To leverage transformer-based architecture without excessive computational cost, we selected DistilBERT, a distilled version of BERT, which provides a balance of efficiency and accuracy by retaining the core transformer architecture in a more lightweight model. DistilBERT can capture nuanced linguistic features essential for hate and toxic speech classification. The codes can be found here.

2.1 Data Preparation¶

The DistilBERT tokenizer, specifically the distilbert-base-multilingual-cased variant, captures word context and relationships, crucial for nuanced hate and toxic speech detection. It uses subword tokenization, enabling the model to handle slang, out-of-vocabulary words, and multilingual contexts commonly found in online text. We tokenized each text sample with this multilingual tokenizer, setting a maximum token length of 128 to balance context preservation and memory efficiency. Labels were mapped to integer values across seven predefined classes, and data loaders were configured with a batch size of 128 for efficient model training and evaluation.

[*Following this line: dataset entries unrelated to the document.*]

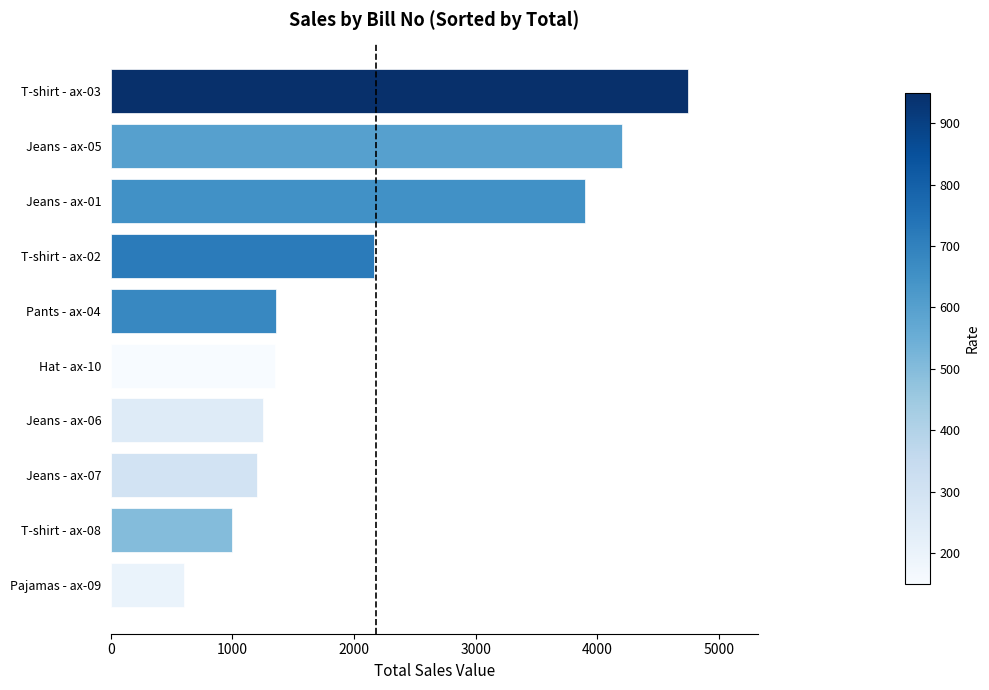

Between T-shirt - ax-03 and T-shirt - ax-02, which is larger?

T-shirt - ax-03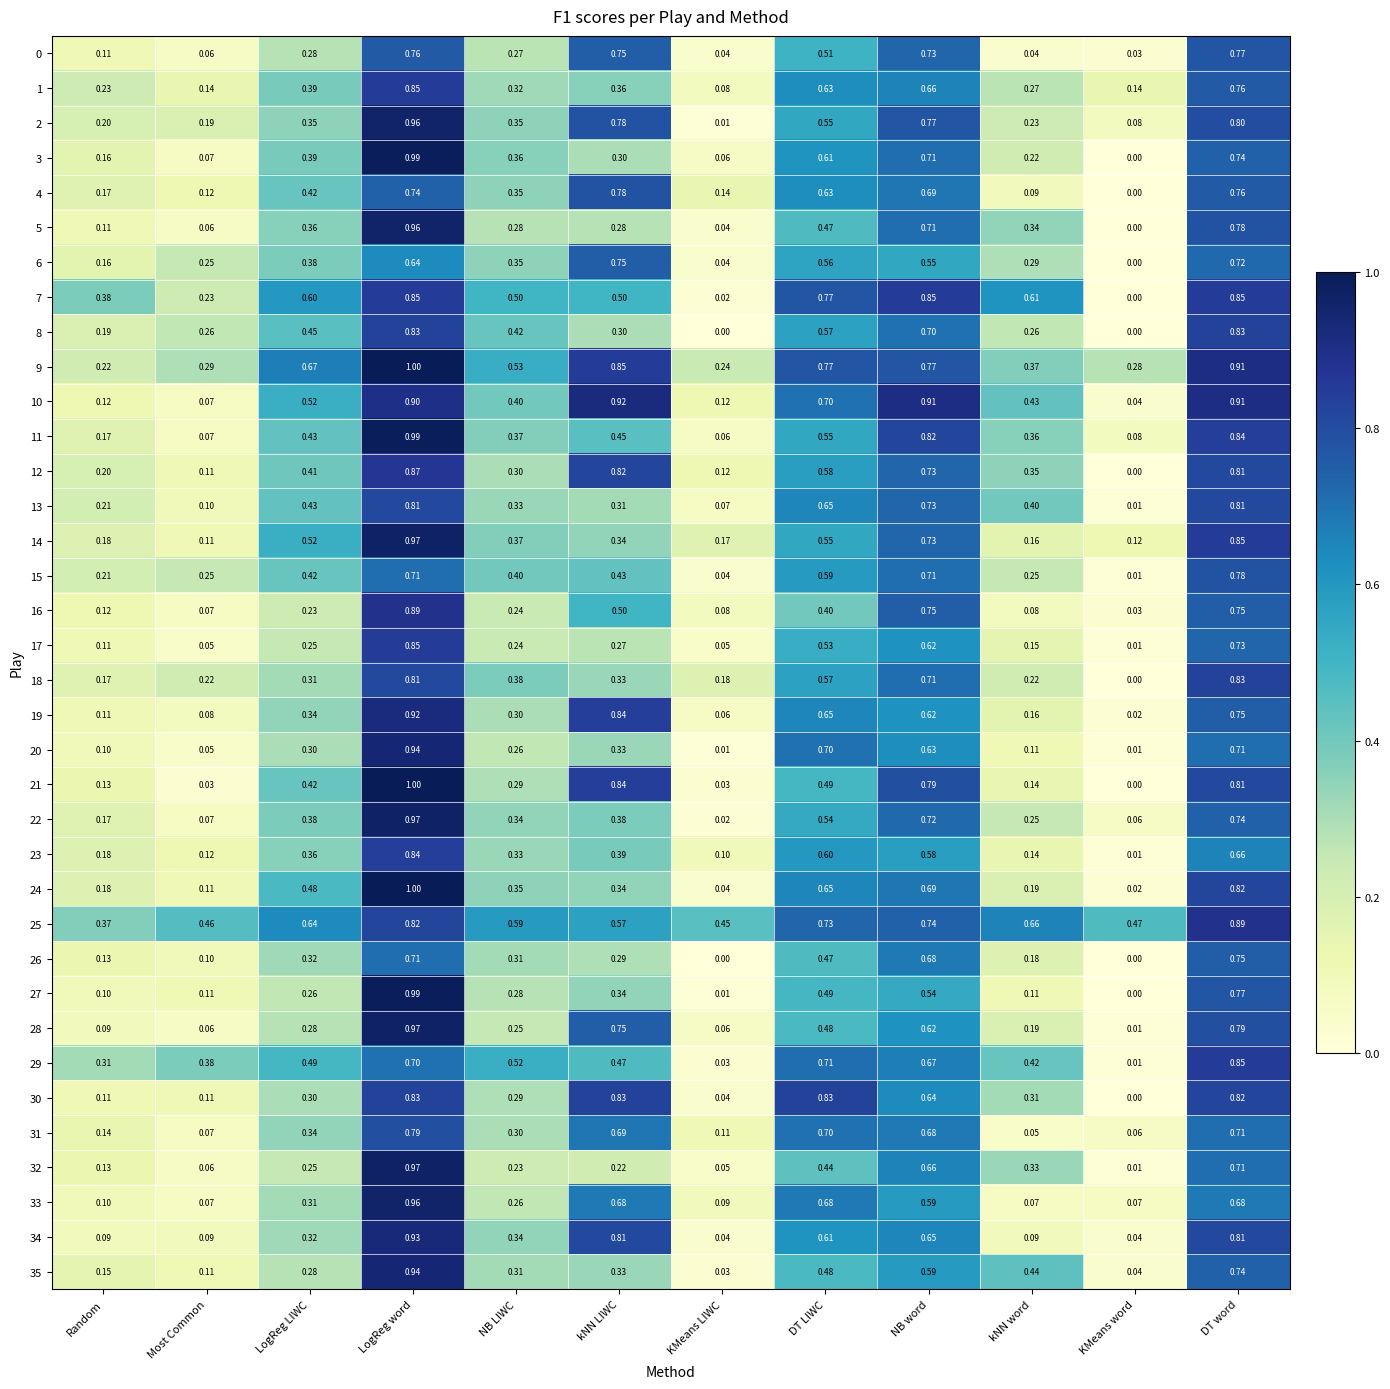

At which label is 17 closest to 0?

KMeans word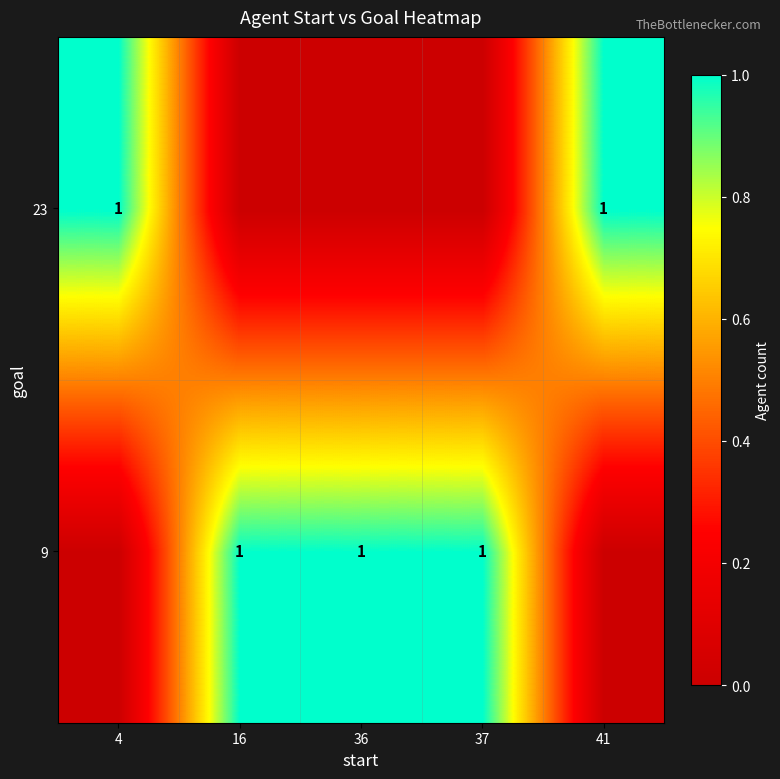

True or false: 9 has a value of 1 at 37.

True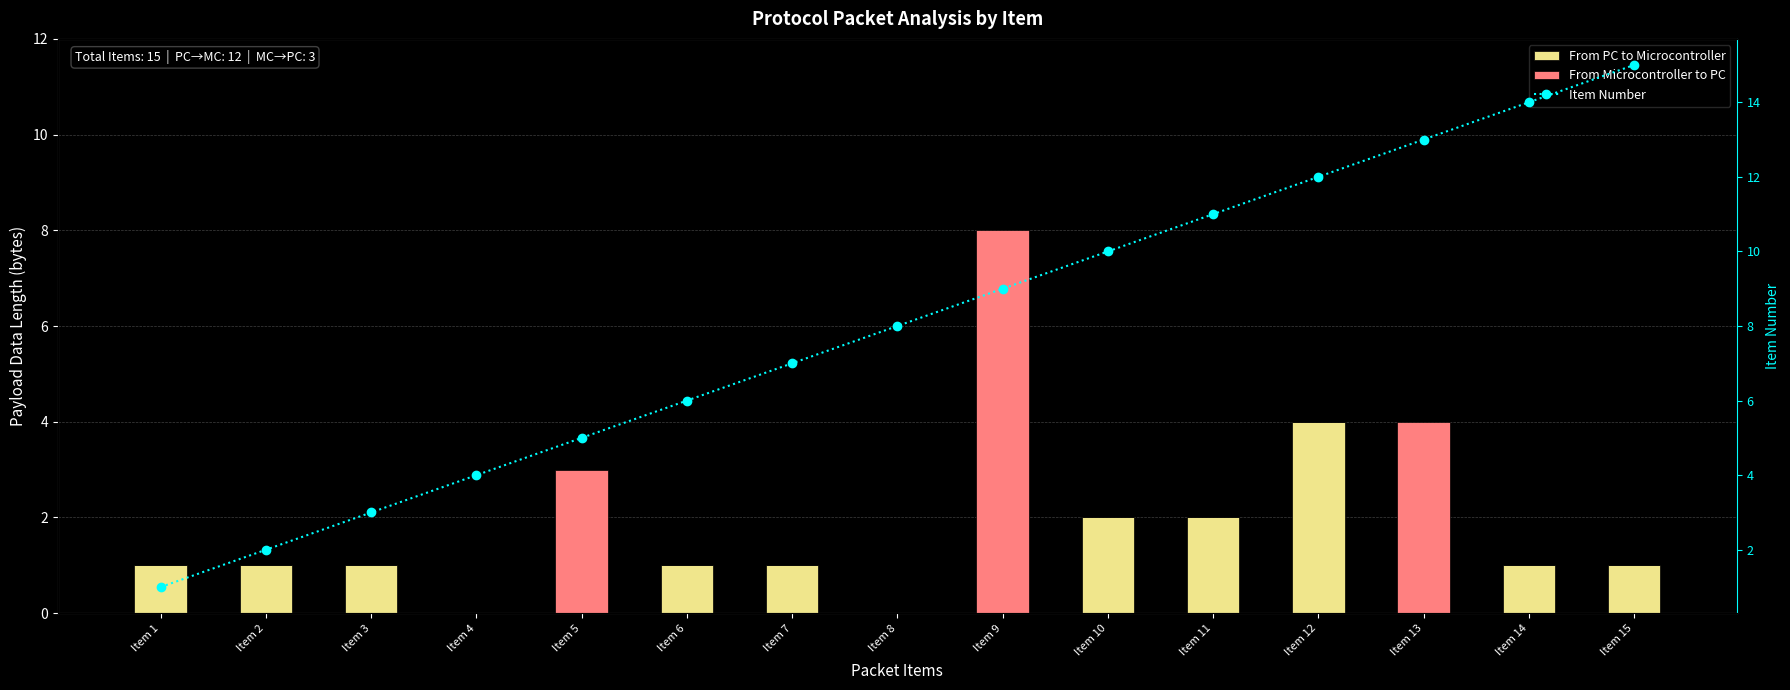

What is the spread (max minus min) of values at Item 4?

4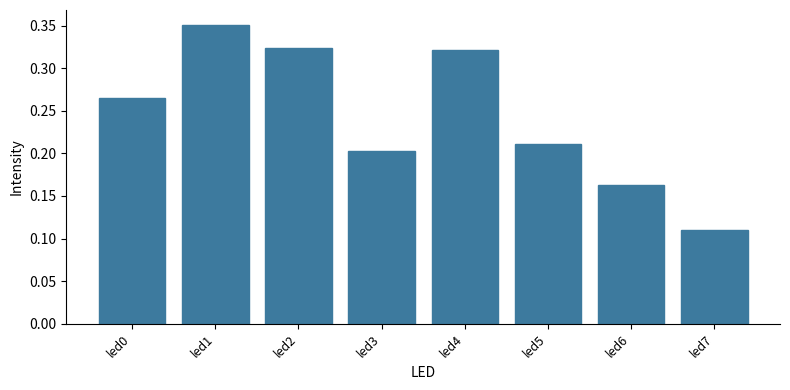

At which category does the chart reach its minimum across all series?

led7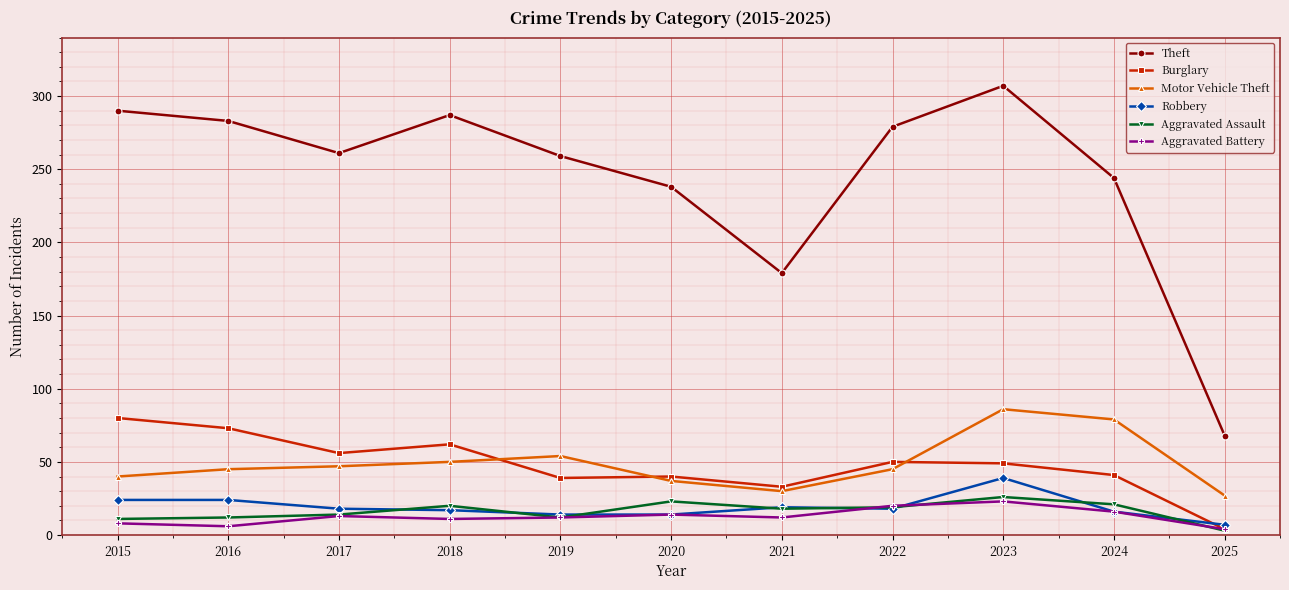

At which label does Aggravated Assault reach its minimum?

2025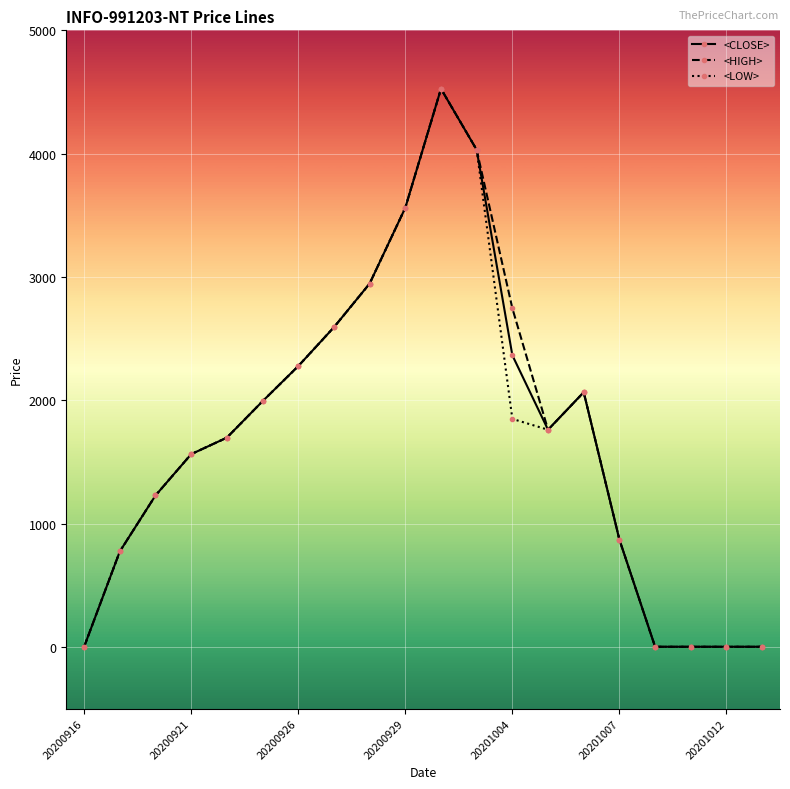

What are all the series names shown in the legend?

<CLOSE>, <HIGH>, <LOW>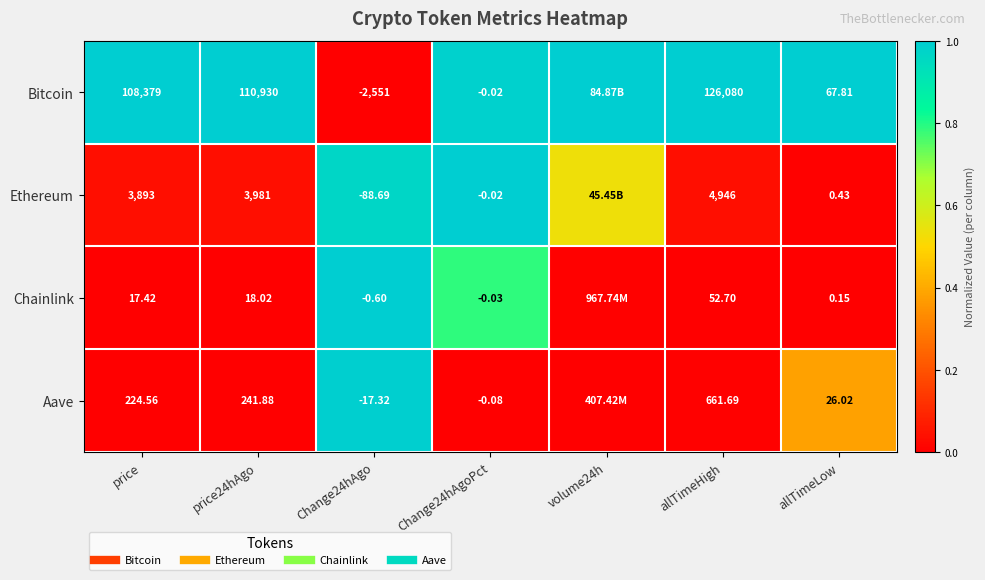

True or false: Chainlink has a value of 1.0 at Change24hAgo.

True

2.2 Training and Hyperparameter Tuning¶

DistilBERT was trained over three epochs with a learning rate of 1e-5. Dropout rates were set to 0.2 for both attention and hidden layers to reduce overfitting. The AdamW optimizer with a weight decay of 0.01 was used, and a learning rate scheduler with warmup steps (10% of total training steps) was implemented to gradually adjust the learning rate during training.

2.3 Training Process¶

During each epoch, the model computed loss and accuracy across batches, with scheduler steps adjusting the learning rate. After each epoch, validation performance was evaluated, and the model with the best validation loss was saved for testing.

2.4 Evaluation and Testing¶

The best-performing DistilBERT model was then evaluated on the test set, using accuracy, loss, and weighted F1 score as metrics. F1 score was particularly important to balance precision and recall across all classes, given the inherent imbalance.

3. Traditional Machine Learning Models¶

To benchmark performance, we also employed traditional machine learning algorithms on the dataset. The codes can be found here.

Ridge Regression: Tuned with 5-fold cross-validation using KFold, achieving a best alpha of 4.0.
XGBoost: An efficient and scalable implementation of gradient-boosted decision trees. Optimized with a grid search, with best parameters of learning_rate=0.1, max_depth=5, n_estimators=100, and subsample=0.5.
Multinomial Naive Bayes: Used as a baseline due to computational efficiency. The algorithm is based on the Bayes theorem and is widely used for multiclass classification.
Linear Support Vector Machine: Included for its performance in high-dimensional spaces but with minimal tuning.

3.1 Preprocessing for Traditional Models¶

We applied tokenization, stopword removal, lemmatization, and Term Frequency-Inverse Document Frequency (TF-IDF) vectorization (max 5000 features focused on unigrams) to convert text into numerical representations for traditional models. TF-IDF was chosen for its efficiency in creating sparse, interpretable feature vectors that work well with linear classifiers like Ridge and Naive Bayes. Although TF-IDF lacks contextual depth, it remains effective in capturing term importance and distinguishing words across classes, offering a suitable baseline for simpler models. Labels were mapped to integers, and the dataset was split into training, validation, and test sets using the same 70-15-15 ratio and balanced distribution applied for DistilBERT.

4. Evaluation¶

For all models, we used accuracy, loss, and macro-average F1 score as evaluation metrics. The F1 score, which balances precision and recall, was critical in this project due to the multiclass nature of our task, where misclassifications across classes (even if balanced) can have different consequences. Since we had balanced the classes prior to training, we found macro-average F1-scores appropriate.